## RECORDS SHOWN
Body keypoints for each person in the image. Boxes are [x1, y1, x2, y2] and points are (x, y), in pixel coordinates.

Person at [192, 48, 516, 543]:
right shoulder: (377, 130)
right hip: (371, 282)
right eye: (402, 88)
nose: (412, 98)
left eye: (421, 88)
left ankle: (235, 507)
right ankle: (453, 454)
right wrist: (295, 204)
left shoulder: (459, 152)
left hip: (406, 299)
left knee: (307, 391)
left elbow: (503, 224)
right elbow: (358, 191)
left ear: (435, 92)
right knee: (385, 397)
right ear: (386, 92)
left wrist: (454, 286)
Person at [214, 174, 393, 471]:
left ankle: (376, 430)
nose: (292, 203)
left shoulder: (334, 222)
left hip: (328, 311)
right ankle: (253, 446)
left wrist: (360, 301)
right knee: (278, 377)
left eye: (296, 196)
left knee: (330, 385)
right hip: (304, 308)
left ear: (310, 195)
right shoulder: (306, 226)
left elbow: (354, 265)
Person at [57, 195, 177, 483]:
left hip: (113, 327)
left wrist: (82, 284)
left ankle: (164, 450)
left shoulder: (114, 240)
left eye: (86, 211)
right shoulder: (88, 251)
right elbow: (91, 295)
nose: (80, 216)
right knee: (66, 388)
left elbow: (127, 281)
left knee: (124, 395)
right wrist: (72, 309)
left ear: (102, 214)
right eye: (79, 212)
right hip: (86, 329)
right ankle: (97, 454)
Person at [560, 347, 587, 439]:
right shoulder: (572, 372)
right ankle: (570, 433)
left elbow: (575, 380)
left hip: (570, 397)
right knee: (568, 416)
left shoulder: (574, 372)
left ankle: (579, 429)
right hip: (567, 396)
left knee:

## WORK TO BE COMPLETED
Copy each line above that contains the string "elbow".

## SOLUTION TO THIS EXERCISE
left elbow: (503, 224)
right elbow: (358, 191)
left elbow: (354, 265)
right elbow: (91, 295)
left elbow: (127, 281)
left elbow: (575, 380)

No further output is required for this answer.